All the more puzzling as I discovered the same article was essentially written last July, and the same idea has appeared dozens of times since 2015.
Someone answered "yes" to the first question -- that it is fair to ask. The rest remain unanswered. Instead, I am confronted with a wall of predictable accusations of trolling, deflecting, apologizing, etc., and being accused of such deflections as others try to amateur psychoanalyze me -- all of the classic bingo entries which deflect from addressing any important points.
Without appealing to fallacy, what is the connection to Rosa and his doped athletes, beyond being their agent? Apparently the authorities have been investigating that for as long as 10 years, but they should come here to letsrun where everyone has it all figured out.
Of all of these "questions", only this one "What is the connection?" can be explained as asking for evidence. All the rest, including asking how many athletes Drummond had is "trolling, deflecting, apologizing, etc." Looks like you are understanding this now.
One, that handle was available to a few people. So you stand corrected in a sense. I may have used if 50 times.
Two, you would be more courageous if you identified yourself instead of freely identifying others who are using pseudonyms, while you hide behind yours.

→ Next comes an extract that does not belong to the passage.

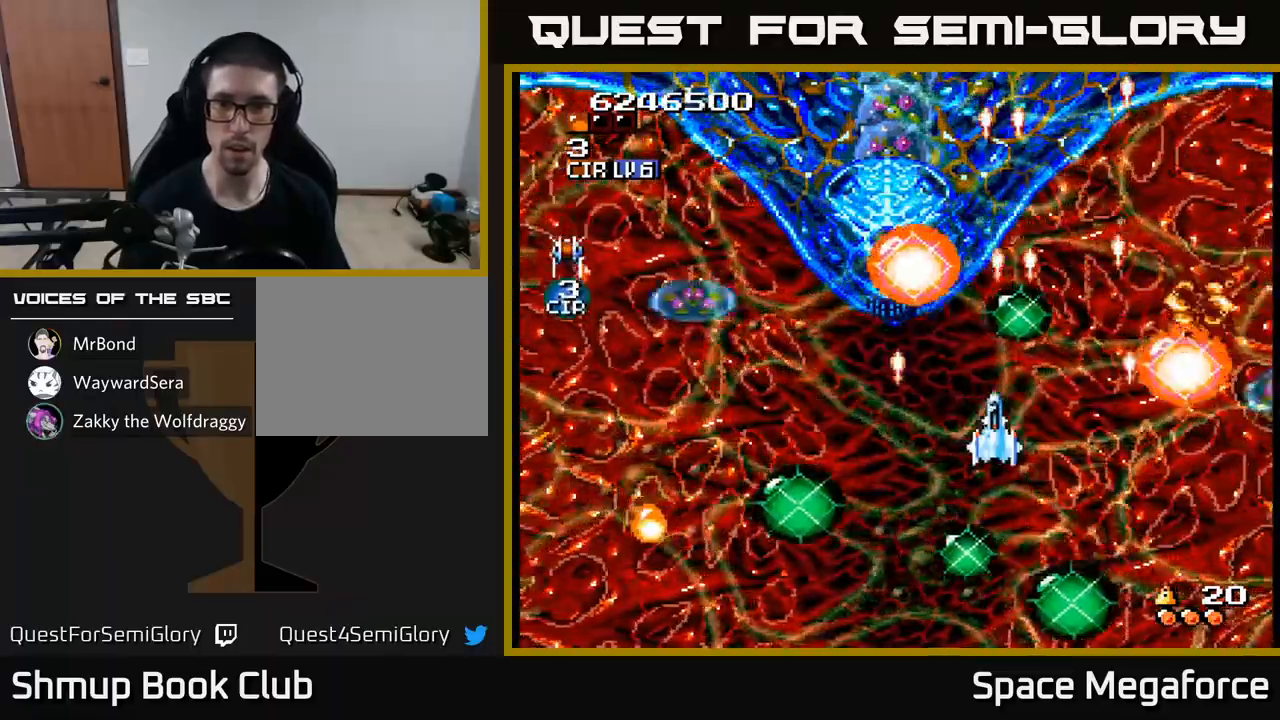
{"dt_ms": 500, "buttons": ["X"], "events": [[183, "DPAD_UP", "down"], [300, "DPAD_UP", "up"], [350, "DPAD_LEFT", "up"], [367, "DPAD_DOWN", "down"], [400, "DPAD_RIGHT", "down"], [417, "DPAD_DOWN", "up"], [483, "DPAD_RIGHT", "up"]]}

Your name or my name doesn't really advance the conversation. I've been posting as rekrunner for longer than you've been writing you are interested to see if Rosa and Berardelli are complicit.
Trying to make this all about me (a common deflection technique) sidesteps the question about whether Rosa's alleged role in the doping of his athletes is something based solely on fallacies, or something more substantial, over your decade long interest.
Of all of these "questions", only this one "What is the connection?" can be explained as asking for evidence. All the rest, including asking how many athletes Drummond had is "trolling, deflecting, apologizing, etc." Looks like you are understanding this now.
I understand it still remains unanswered, except that he was the agent of some 15 or so doped athletes, among (I learned) thousands of athletes that the Rosas have worked with over the decades.
Regarding Drummond, I don't understand this as *my* trolling, deflecting, apologizing, etc., but my responding to a direct question to me from "Mathing it out" -- an irrelevant question I followed up with "Seems like the more important question is how many athletes would it take to turn a fallacy into substantial evidence?"
That is pretty much the same pattern throughout -- all typical forum gymnastics to avoid the obvious conclusion that any suspicions are based on nothing more than an agency relationship.